At some point you just have to stop trying to justify who deserves the rage and realize that the problem is our rage.
You make a good point but the problem is not the rage, otherwise the solution would simply be to not release anything.
Behind every incoherent blabber post there is a point. It may be ill-concieved, it may be unwarranted, but there is a point. Overcoming objections is the reason why Sales and Marketing departments exist. Some new product is developed, it isn't all things to all men (because nothing is) so Marketing come up with ways to describe the product's features & benefits in their best light, and a bunch of plausible sounding explanations to overcome any (ideally all) objections. Marketing provide these to customer facing staff, who use them to persuade any potential customers that are not swayed by Marketing alone.
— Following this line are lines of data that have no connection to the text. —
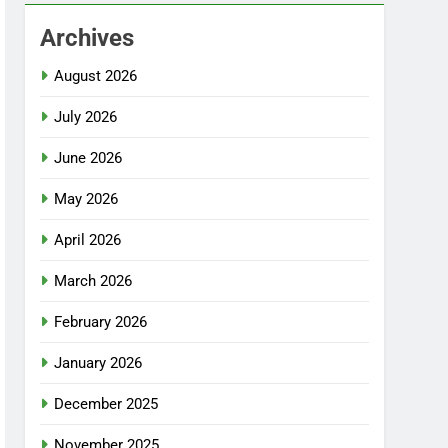
Archives
August 2026
July 2026
June 2026
May 2026
April 2026
March 2026
February 2026
January 2026
December 2025
November 2025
Frontier is going through the process of changing from manufacturing with a supply chain, to direct supply and a big part of this is having to interact directly with their customer base. Not just the nice ones, but all of them. This isn't easy, and when it is done well it is applauded, but that it
is applauded is a clear sign that it isn't the norm.
In my limited experience Frontier do a lot of things well, overcoming objections is not one of those things.
Here's a feature. What are the benefits?
Here's an objection. How can I be persuaded that this is actually a benefit?
Use 'the rage' to feed back to Marketing so that those objections can be addressed too. Then have the customer facing people
actually address them when they come up rather than letting those objections fester.